While the available video recording does begin after the protester had begun its introductory presentation, the actual technical demonstration appears to begin more than seven minutes after the start of the available video recording.  See Barquin Demonstration Video at 7:15-7:20 (“If you have no questions, we will start the demonstration”).  However, several of the protester’s demonstration slides do appear to be missing from the recording.  In this regard, the intervenor noted that, while the protester implied that the missing slides were vital to the protest, the protester had not produced the slides in question.  Intervenor’s Supp.

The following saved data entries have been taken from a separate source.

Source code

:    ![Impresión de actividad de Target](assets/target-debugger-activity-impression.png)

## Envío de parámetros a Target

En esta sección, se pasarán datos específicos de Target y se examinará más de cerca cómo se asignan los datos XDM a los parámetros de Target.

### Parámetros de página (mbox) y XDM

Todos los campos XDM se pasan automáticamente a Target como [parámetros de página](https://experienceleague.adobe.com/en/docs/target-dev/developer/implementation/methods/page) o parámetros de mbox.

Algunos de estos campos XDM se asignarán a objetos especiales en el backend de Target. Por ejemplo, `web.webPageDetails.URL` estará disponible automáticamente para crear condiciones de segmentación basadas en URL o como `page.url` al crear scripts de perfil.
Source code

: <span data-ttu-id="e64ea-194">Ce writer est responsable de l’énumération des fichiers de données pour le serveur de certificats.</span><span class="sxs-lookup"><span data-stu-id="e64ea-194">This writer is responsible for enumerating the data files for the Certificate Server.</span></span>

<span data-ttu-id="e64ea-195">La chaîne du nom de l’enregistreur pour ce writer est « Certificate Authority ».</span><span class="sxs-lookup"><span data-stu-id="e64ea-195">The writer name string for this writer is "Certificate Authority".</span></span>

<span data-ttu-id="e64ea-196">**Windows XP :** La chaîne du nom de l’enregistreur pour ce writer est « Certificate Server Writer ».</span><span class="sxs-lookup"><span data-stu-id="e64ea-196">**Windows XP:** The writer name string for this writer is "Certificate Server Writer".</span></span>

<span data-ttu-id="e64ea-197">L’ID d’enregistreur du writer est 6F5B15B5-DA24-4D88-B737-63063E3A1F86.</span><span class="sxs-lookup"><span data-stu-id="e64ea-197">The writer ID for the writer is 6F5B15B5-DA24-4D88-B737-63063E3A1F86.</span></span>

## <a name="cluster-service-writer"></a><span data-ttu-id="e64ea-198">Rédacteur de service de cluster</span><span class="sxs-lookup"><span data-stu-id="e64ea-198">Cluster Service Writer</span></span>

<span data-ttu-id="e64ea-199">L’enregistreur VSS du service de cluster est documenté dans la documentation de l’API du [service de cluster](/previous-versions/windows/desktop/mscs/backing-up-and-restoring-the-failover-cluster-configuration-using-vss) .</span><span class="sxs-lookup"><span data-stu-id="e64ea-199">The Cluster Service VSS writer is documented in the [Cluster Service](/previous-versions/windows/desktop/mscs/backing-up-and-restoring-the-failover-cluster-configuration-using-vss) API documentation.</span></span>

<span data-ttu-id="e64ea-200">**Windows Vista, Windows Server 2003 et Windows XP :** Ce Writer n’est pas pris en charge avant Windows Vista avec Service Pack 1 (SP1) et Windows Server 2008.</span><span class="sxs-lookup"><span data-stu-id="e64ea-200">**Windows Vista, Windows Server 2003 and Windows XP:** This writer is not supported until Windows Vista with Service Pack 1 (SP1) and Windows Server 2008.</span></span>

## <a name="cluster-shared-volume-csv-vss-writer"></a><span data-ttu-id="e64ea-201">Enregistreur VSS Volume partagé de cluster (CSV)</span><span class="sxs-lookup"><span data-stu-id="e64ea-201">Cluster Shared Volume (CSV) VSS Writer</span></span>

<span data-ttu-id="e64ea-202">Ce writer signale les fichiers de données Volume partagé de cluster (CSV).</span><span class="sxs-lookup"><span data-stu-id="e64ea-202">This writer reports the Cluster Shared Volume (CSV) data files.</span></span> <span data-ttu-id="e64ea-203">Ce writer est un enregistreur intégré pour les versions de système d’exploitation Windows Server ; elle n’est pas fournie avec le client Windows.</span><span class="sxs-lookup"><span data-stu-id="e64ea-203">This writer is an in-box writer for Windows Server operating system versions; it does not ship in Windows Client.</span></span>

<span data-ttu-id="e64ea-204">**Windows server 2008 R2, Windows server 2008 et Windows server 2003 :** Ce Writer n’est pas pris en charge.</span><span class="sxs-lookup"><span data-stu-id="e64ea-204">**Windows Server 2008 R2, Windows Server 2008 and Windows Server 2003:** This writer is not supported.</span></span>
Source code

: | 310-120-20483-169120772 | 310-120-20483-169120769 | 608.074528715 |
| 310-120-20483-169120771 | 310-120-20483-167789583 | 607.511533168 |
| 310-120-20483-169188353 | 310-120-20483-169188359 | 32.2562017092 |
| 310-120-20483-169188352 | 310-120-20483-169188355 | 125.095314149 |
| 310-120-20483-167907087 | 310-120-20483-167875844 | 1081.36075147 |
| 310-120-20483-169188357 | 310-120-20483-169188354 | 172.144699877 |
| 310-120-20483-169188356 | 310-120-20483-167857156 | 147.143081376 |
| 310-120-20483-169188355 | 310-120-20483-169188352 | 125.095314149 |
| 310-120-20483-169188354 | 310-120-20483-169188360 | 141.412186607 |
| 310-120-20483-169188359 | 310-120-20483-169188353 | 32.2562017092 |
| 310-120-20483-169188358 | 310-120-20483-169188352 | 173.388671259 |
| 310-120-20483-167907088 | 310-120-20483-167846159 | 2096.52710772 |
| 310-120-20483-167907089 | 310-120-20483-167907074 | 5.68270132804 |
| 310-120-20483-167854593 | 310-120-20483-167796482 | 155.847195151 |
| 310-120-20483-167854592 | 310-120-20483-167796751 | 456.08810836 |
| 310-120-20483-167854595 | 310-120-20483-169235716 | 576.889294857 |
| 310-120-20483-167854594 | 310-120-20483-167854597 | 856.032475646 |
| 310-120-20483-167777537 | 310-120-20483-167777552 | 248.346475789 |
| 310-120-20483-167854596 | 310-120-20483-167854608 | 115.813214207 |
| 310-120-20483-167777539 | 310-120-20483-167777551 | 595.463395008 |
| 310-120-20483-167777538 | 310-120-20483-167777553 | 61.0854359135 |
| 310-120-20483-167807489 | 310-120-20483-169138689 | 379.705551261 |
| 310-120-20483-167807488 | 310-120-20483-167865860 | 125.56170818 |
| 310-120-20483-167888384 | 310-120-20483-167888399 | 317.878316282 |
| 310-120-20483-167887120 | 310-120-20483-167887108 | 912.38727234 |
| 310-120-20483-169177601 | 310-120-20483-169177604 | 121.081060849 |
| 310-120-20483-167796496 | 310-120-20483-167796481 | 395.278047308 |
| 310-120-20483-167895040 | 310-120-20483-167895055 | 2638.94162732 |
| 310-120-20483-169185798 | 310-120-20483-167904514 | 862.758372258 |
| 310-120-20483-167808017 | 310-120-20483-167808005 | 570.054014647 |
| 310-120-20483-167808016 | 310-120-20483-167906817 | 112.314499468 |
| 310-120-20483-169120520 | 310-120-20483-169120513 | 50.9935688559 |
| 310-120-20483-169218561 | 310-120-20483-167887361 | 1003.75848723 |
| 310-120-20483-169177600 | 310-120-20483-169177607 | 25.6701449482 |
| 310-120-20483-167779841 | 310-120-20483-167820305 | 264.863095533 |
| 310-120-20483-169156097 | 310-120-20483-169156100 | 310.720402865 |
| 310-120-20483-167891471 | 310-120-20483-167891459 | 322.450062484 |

Comments at 3-4.  In response, protester’s counsel suggested that, because the demonstration video was subject to the protective order, its client had not seen the demonstration video and therefore “[n]obody knows how many slides are missing.”  Supp. Comments at 6.  Protester’s counsel additionally alleged that intervenor’s counsel’s statements were false and made in bad faith, and requested leave to make an additional filing responding to the allegedly false statements.  Id.  We granted the protester’s request to make an additional filing, but the protester neither produced its slides, explained why it could not produce them, nor explained in what way the intervenor’s arguments were faulty.  See Protester’s Response to Intervenor’s Supp. Comments at 1.  Our Regulations obligate a protester to set forth a detailed statement of the legal and factual grounds of protest, including copies of relevant documents.  4 C.F.R. § 21.1(c)(4).  Because the protester’s argument relies on evidence that is in its own possession, but that it has declined to provide, we dismiss this aspect of the protester’s arguments.